As the series LLC framework continues to evolve, so does the number of mistakes made by series LLCs when creating and managing a Series LLC operating agreement. After meeting with thousands of clients, the most common mistakes we see among them are:
The LLC Member is Not a Natural Person
A multi-member Series LLC often will have a Community Trust or Revocable Trust as an LLC member. While revocable trusts are allowed to serve as LLC members, community trusts are not. Unless the revocable trust is also the individual’s living revocable trust, it cannot serve as a member of the LLC.
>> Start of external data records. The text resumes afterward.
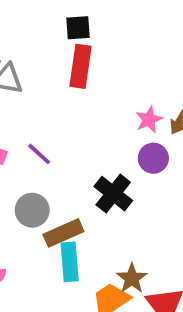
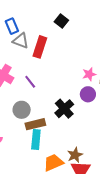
black square: (78, 28) -> (61, 21), turned 32
red rectangle: (80, 66) -> (40, 47), moved
brown star: (132, 278) -> (75, 155), moved

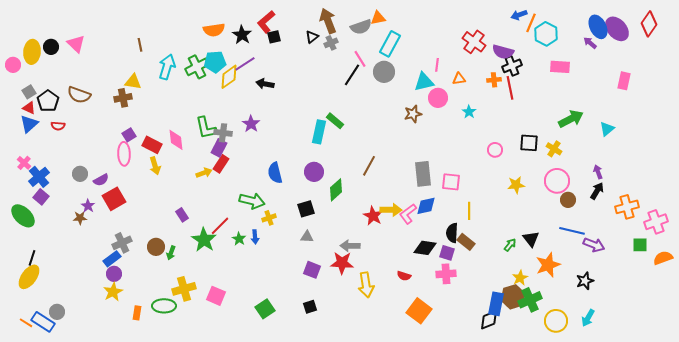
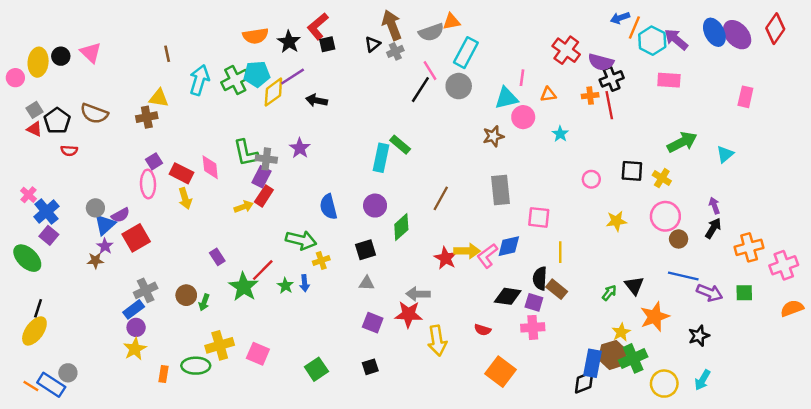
purple arrow: (590, 43) -> (676, 39), moved, size x1.5
blue triangle: (29, 124) -> (105, 225), moved
gray rectangle: (423, 174) -> (500, 190), moved
green square: (640, 245) -> (744, 293), moved

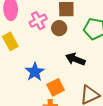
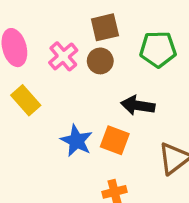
orange square: (56, 87) -> (115, 140), moved, turned -30

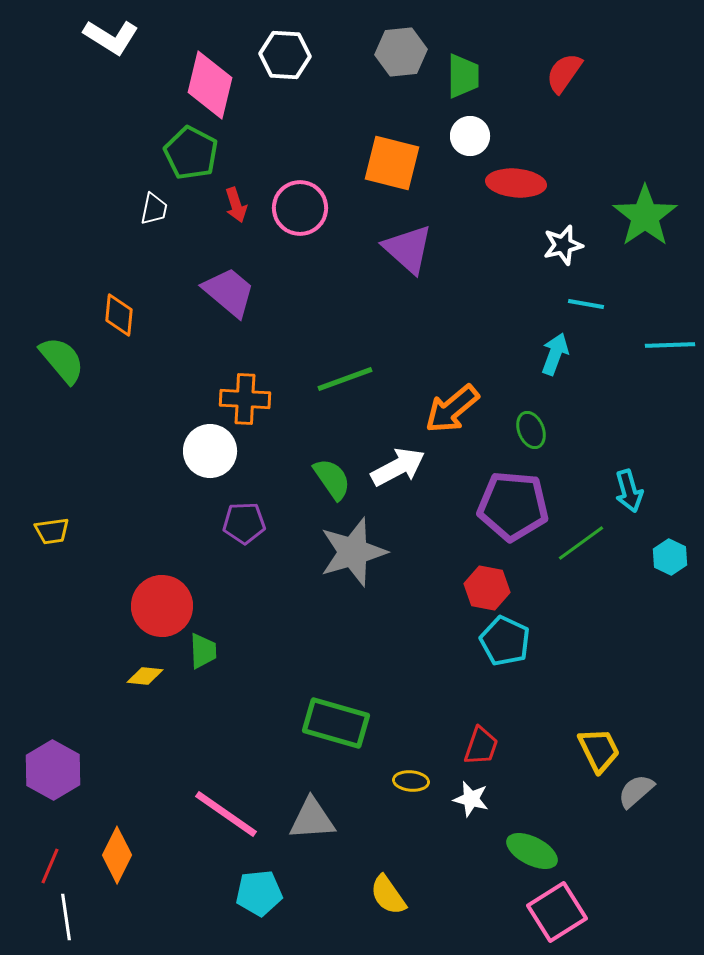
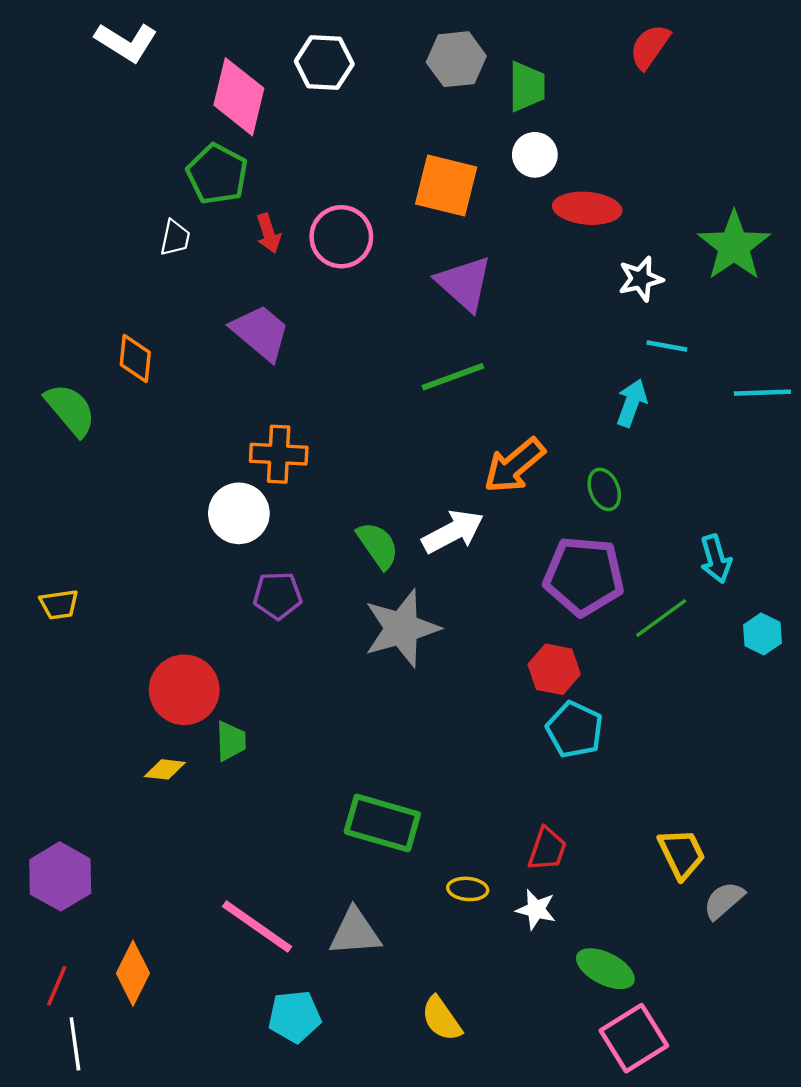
red semicircle: (564, 73) -> (650, 47), moved
green line: (345, 379) -> (453, 377), moved

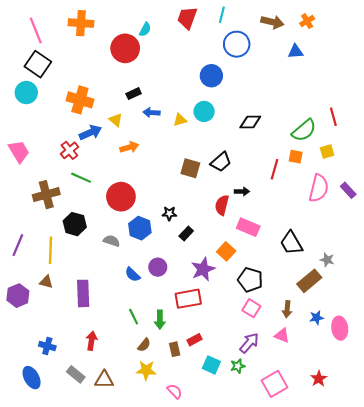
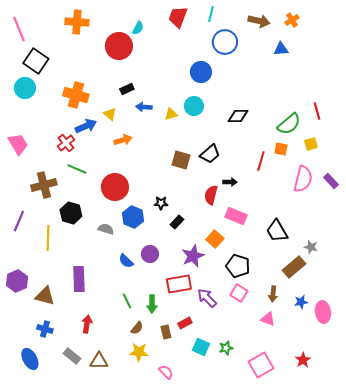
pink line: (36, 30) -> (19, 29), moved
purple line: (18, 245) -> (19, 221), moved
brown triangle: (46, 282) -> (45, 296), moved, size x1.5
purple arrow: (249, 343) -> (207, 298), moved, turned -85

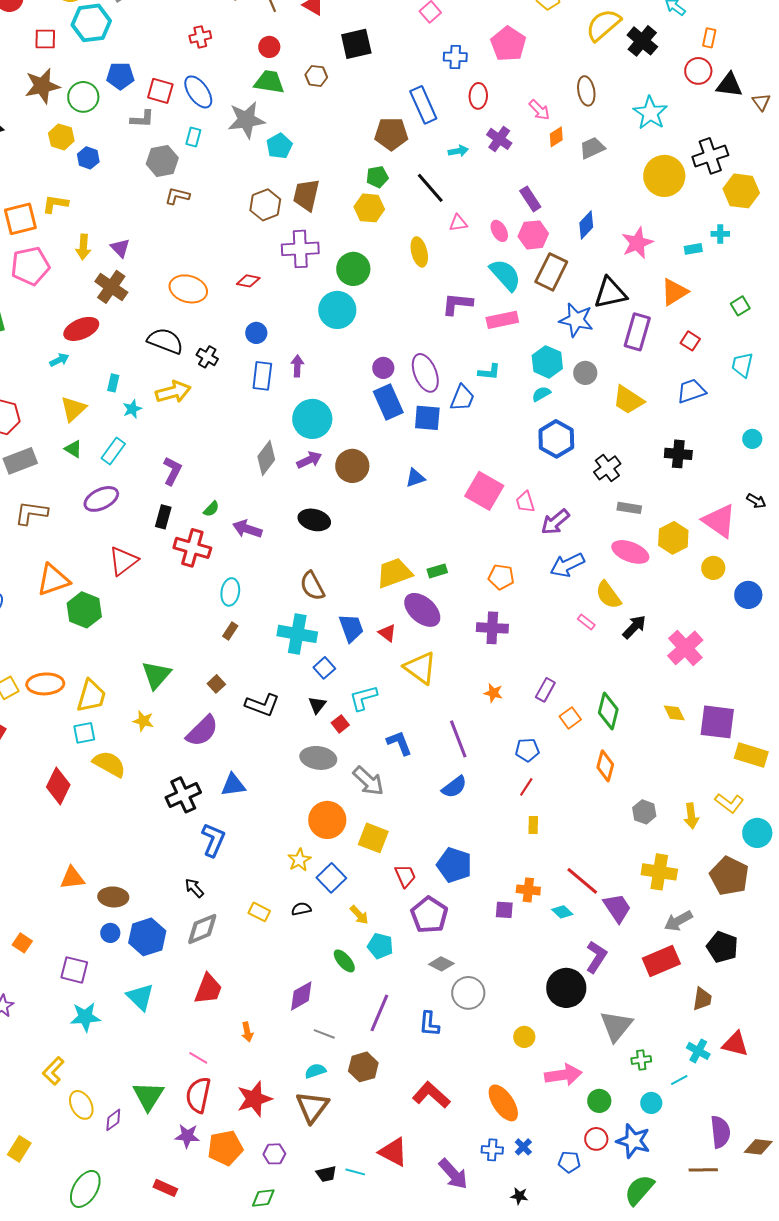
Using the Same Operating Agreement for Multiple Series or Minimize the Use of Series Operating Agreements
Every Series must have its own operating agreement addressing how it will be managed and what rights each Series member has. The use of one generic operating agreement will lead to inconsistencies if there are multiple series under that LLC. Likewise, some Series LLC members don’t bother with having any operating agreement for each individual Series, which can spell disaster if something goes wrong and they need to enforce a provision of the operating agreement.
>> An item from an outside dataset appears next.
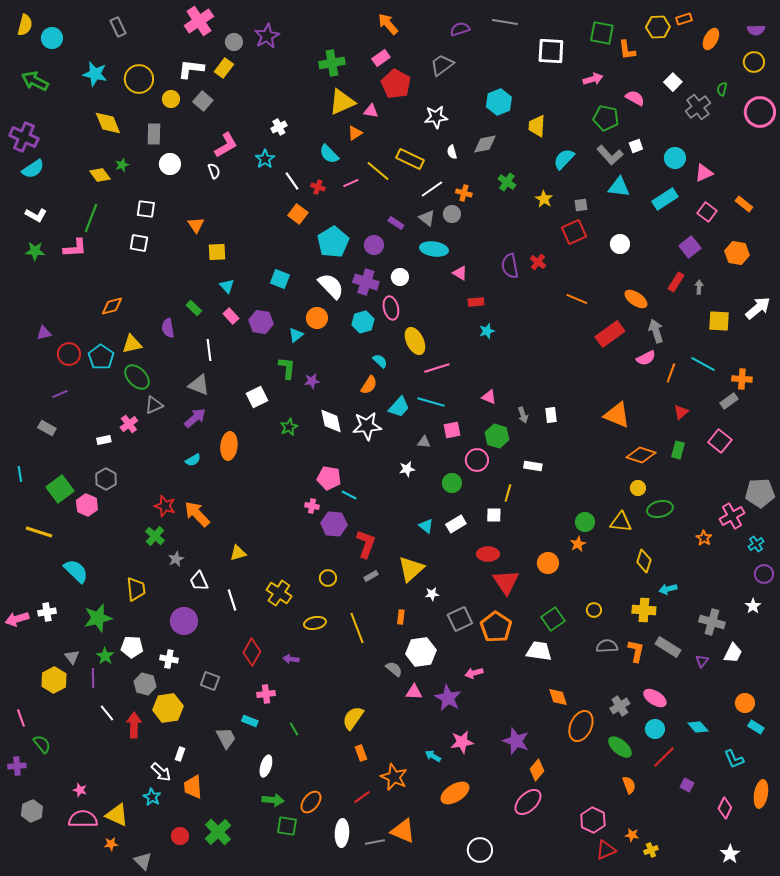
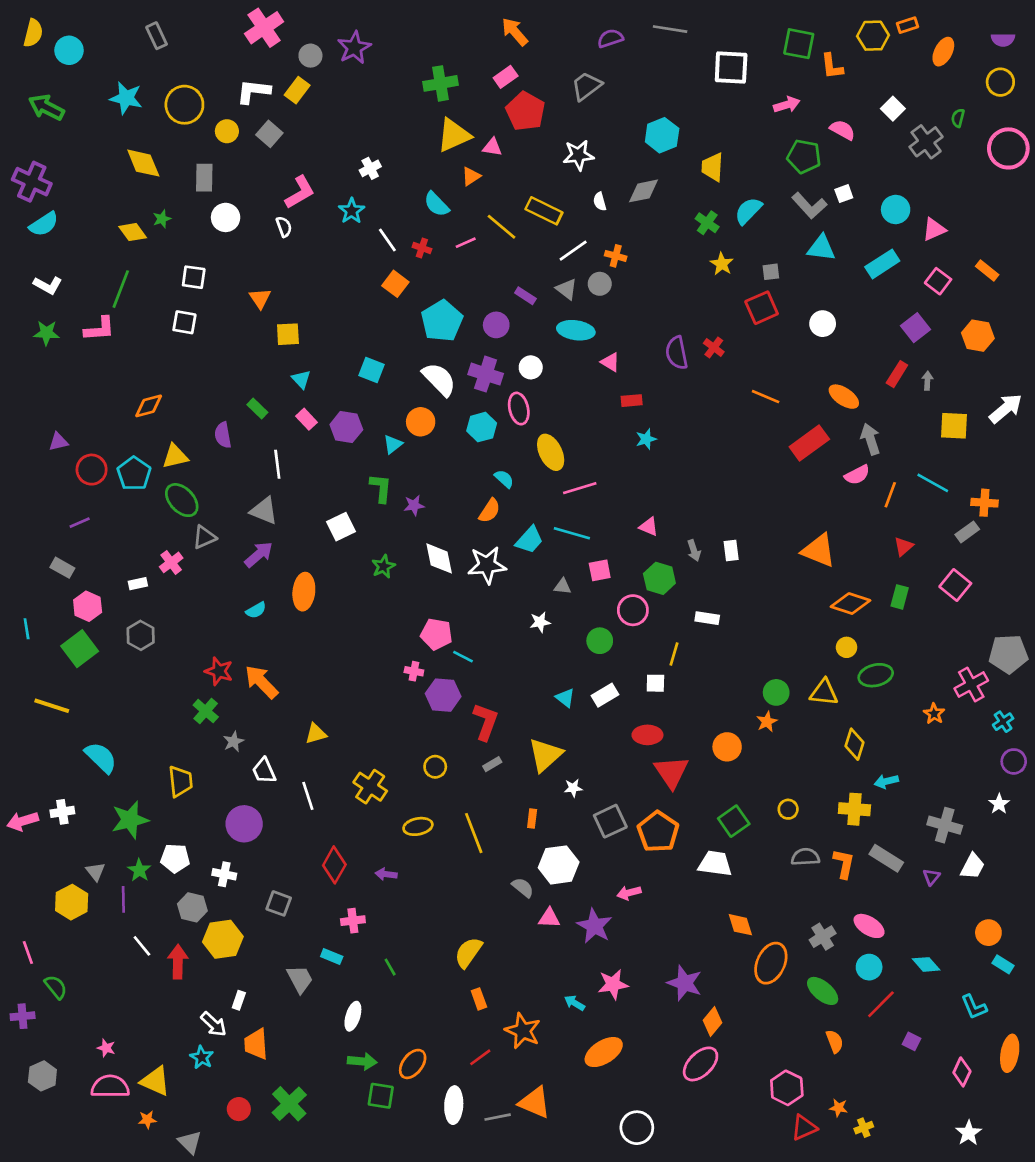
green cross: (507, 182) -> (707, 223), moved
pink hexagon: (87, 505) -> (88, 606), moved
Dismissing Their Fiduciary Duties
Members of Series LLCs owe fiduciary duties toward each other similar to what partners would owe to a partnership. For a standard multi-member Series LLC, members have the duty to inform others of relevant business information, not to speak on behalf of other members without their advance consent and to work towards the advancement of group goals. A member who breaches a fiduciary duty can be held liable toward other LLC members.
Failure to Keep Good, Separate Books and Records
Each Series must designate someone as its "agent," which serves similar purposes to a Registered Agent but without the administrative burdens. That agent is generally responsible for opening its own checking account, obtaining credit cards, retaining its own books, records, and bank statements, complying with applicable tax obligations, and other necessary actions to help ensure proper separation between Series for legal purposes.
Improper Separation Between Series
As mentioned above, each Series must keep its own separate records, such as financial statements, tax returns, accounting like QuickBooks, etc. They must also maintain separate bank accounts and credit cards. In addition, each Series must have its own Members and Managers separate from those of other Series. The separation of Series is absolutely critical. Otherwise, a court may find that a Series LLC is really just a single LLC with voidable liabilities for the entire LLC, not each Series separately.
Lack of Legal Compliance
This includes operating the Series LLC in the manner required by law. For example, a Series LLC must file an annual report with the Illinois Secretary of State listing out not only the principal LLC but also each of the Series, designating who their agent is, and identifying its registered agent. If the Series LLC fails to do so, the Secretary of State can administratively dissolve the LLC and cause each Series to become subject to administrative dissolution.

How to Amend an Illinois Series LLC Operating Agreement

The need to amend an operating agreement for a Series LLC may arise when there are subsequent Series with different members, the Series is to be reorganized, additional special allocations are added not originally included in the operating agreement or the operating agreement is to be amended to reflect clarity or corrections. In order to amend the operating agreement, the amendment must be signed by all members. The Illinois statute does not require the filing of such an amendment with the Secretary of State . As such, it is important to keep the amendment with the original operating agreement and any certificates of designation for each Series to allow the members to confirm the proper status of the Series and whether the intended amendment has in fact been made. Of course, such an amendment is not required if the terms of the operating agreement already provide for the amendment of the operating agreement as approved by the requisite majority.